_Assignment:_
Output the listing below verbatim, from its first line to its last.

== Data listing

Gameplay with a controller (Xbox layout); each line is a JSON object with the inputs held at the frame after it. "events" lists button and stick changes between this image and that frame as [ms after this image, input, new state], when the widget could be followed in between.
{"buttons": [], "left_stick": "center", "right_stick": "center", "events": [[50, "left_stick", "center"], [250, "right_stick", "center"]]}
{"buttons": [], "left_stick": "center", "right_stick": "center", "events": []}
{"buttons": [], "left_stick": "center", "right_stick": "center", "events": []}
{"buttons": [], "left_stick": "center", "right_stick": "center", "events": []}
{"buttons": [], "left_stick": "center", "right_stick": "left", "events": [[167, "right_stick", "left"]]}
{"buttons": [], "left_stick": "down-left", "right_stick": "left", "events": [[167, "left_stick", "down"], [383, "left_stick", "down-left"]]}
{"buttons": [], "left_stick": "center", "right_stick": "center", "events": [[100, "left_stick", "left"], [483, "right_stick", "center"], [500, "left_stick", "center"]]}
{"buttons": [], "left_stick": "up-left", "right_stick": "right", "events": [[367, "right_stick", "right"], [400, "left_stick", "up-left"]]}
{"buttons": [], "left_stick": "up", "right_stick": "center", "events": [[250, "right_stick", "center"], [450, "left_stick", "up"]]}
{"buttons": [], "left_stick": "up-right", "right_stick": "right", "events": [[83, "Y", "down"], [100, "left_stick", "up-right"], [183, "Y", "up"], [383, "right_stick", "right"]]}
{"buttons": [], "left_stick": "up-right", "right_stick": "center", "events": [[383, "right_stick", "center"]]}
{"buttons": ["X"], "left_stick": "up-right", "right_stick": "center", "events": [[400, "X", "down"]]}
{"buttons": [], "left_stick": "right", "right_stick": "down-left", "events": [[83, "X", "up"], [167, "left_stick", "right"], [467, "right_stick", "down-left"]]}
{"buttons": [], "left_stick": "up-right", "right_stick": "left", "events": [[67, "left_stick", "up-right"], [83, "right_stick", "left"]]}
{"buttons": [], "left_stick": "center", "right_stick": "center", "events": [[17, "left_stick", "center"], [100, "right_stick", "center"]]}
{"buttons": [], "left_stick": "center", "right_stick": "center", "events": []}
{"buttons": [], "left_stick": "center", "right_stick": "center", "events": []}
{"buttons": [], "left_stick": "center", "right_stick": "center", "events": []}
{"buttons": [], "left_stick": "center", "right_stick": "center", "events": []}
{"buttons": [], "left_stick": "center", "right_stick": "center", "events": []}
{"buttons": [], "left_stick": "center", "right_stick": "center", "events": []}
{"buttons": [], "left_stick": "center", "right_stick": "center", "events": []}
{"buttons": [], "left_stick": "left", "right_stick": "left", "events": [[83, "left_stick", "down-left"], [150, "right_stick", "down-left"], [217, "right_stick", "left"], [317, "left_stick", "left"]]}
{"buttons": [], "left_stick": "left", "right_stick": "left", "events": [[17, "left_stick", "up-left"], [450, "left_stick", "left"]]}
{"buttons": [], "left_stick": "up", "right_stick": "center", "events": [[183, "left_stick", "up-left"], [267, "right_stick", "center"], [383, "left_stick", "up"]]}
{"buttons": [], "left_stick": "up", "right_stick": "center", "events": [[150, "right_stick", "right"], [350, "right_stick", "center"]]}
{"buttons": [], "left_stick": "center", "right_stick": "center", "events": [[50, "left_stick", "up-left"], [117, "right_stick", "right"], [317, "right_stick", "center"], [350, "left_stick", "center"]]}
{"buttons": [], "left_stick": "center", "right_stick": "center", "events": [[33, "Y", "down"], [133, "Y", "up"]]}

====

_Solution to this problem:_
Gameplay with a controller (Xbox layout); each line is a JSON object with the inputs held at the frame after it. "events" lists button and stick changes between this image and that frame as [ms after this image, input, new state], when the widget could be followed in between.
{"buttons": [], "left_stick": "center", "right_stick": "center", "events": [[50, "left_stick", "center"], [250, "right_stick", "center"]]}
{"buttons": [], "left_stick": "center", "right_stick": "center", "events": []}
{"buttons": [], "left_stick": "center", "right_stick": "center", "events": []}
{"buttons": [], "left_stick": "center", "right_stick": "center", "events": []}
{"buttons": [], "left_stick": "center", "right_stick": "left", "events": [[167, "right_stick", "left"]]}
{"buttons": [], "left_stick": "down-left", "right_stick": "left", "events": [[167, "left_stick", "down"], [383, "left_stick", "down-left"]]}
{"buttons": [], "left_stick": "center", "right_stick": "center", "events": [[100, "left_stick", "left"], [483, "right_stick", "center"], [500, "left_stick", "center"]]}
{"buttons": [], "left_stick": "up-left", "right_stick": "right", "events": [[367, "right_stick", "right"], [400, "left_stick", "up-left"]]}
{"buttons": [], "left_stick": "up", "right_stick": "center", "events": [[250, "right_stick", "center"], [450, "left_stick", "up"]]}
{"buttons": [], "left_stick": "up-right", "right_stick": "right", "events": [[83, "Y", "down"], [100, "left_stick", "up-right"], [183, "Y", "up"], [383, "right_stick", "right"]]}
{"buttons": [], "left_stick": "up-right", "right_stick": "center", "events": [[383, "right_stick", "center"]]}
{"buttons": ["X"], "left_stick": "up-right", "right_stick": "center", "events": [[400, "X", "down"]]}
{"buttons": [], "left_stick": "right", "right_stick": "down-left", "events": [[83, "X", "up"], [167, "left_stick", "right"], [467, "right_stick", "down-left"]]}
{"buttons": [], "left_stick": "up-right", "right_stick": "left", "events": [[67, "left_stick", "up-right"], [83, "right_stick", "left"]]}
{"buttons": [], "left_stick": "center", "right_stick": "center", "events": [[17, "left_stick", "center"], [100, "right_stick", "center"]]}
{"buttons": [], "left_stick": "center", "right_stick": "center", "events": []}
{"buttons": [], "left_stick": "center", "right_stick": "center", "events": []}
{"buttons": [], "left_stick": "center", "right_stick": "center", "events": []}
{"buttons": [], "left_stick": "center", "right_stick": "center", "events": []}
{"buttons": [], "left_stick": "center", "right_stick": "center", "events": []}
{"buttons": [], "left_stick": "center", "right_stick": "center", "events": []}
{"buttons": [], "left_stick": "center", "right_stick": "center", "events": []}
{"buttons": [], "left_stick": "left", "right_stick": "left", "events": [[83, "left_stick", "down-left"], [150, "right_stick", "down-left"], [217, "right_stick", "left"], [317, "left_stick", "left"]]}
{"buttons": [], "left_stick": "left", "right_stick": "left", "events": [[17, "left_stick", "up-left"], [450, "left_stick", "left"]]}
{"buttons": [], "left_stick": "up", "right_stick": "center", "events": [[183, "left_stick", "up-left"], [267, "right_stick", "center"], [383, "left_stick", "up"]]}
{"buttons": [], "left_stick": "up", "right_stick": "center", "events": [[150, "right_stick", "right"], [350, "right_stick", "center"]]}
{"buttons": [], "left_stick": "center", "right_stick": "center", "events": [[50, "left_stick", "up-left"], [117, "right_stick", "right"], [317, "right_stick", "center"], [350, "left_stick", "center"]]}
{"buttons": [], "left_stick": "center", "right_stick": "center", "events": [[33, "Y", "down"], [133, "Y", "up"]]}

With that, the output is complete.